At 11:07 PM +0100 2/22/10, John Black wrote:
On 02/22/2010 10:37 PM, Michael Shadle wrote:
On Mon, Feb 22, 2010 at 1:30 PM, David
Murphy<david@xxxxxxxxxxxxxxxxx> wrote:
Richard,
The use of $_REQUEST it no more a security hole than $_GET or $_REQUEST,
they should ALL be treats as bad data until normalized and sanitized. The
claim that it opens a security hole is just false, that's like saying PHP
is insecure, its not it just allows for lazy coding such as $_REQUEST.
It represents a way for people to exploit coders who don't know any better.
Expecting a cookie value to come through in $_REQUEST but you could
override using a query string parameter makes for easy exploitation.
And how is this more secure? I can create a cookie, send post or get
on my client machine and send anything I want to the server. Just
because you are getting a cookie does not mean that you created it :)
So you might as well use request because the data can not be trusted
either way.
--
John
It is true that you cannot trust any data coming from a client (i.e.,
POST, GET, COOKIE, REQUEST, Whatever).
However, in trying to secure what you are doing it makes sense to
know specifically the origin of your data.
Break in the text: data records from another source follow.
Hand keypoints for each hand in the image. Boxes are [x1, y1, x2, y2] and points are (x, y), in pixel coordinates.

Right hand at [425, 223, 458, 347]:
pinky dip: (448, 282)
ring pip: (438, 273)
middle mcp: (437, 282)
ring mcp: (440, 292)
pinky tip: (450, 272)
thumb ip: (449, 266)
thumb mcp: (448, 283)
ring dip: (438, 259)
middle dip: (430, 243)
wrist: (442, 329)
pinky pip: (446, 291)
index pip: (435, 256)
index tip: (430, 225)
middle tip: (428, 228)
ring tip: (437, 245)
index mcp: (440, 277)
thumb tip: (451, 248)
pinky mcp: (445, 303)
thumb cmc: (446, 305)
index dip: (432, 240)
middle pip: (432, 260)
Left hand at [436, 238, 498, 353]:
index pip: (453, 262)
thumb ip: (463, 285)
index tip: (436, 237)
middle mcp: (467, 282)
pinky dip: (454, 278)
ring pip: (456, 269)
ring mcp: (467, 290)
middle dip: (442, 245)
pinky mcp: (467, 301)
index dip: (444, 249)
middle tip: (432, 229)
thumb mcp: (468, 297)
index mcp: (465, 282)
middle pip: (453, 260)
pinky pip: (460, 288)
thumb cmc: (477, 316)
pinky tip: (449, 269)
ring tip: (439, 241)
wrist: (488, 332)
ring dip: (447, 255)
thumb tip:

Additionally, if you know specifically where your data is coming
from, then there are no surprises as there can be by using REQUEST.
I am sure you realize that the data provided by a REQUEST can be
overridden by processes you may have not accounted for. For example,
while you are thinking that the data you're working on was provided
by one super global it actually was overridden by another can lead to
problems, including security.
One security directive is to keep the process simple and under
control. The more complicated you make it, the less secure it becomes
regardless of the method of data collection.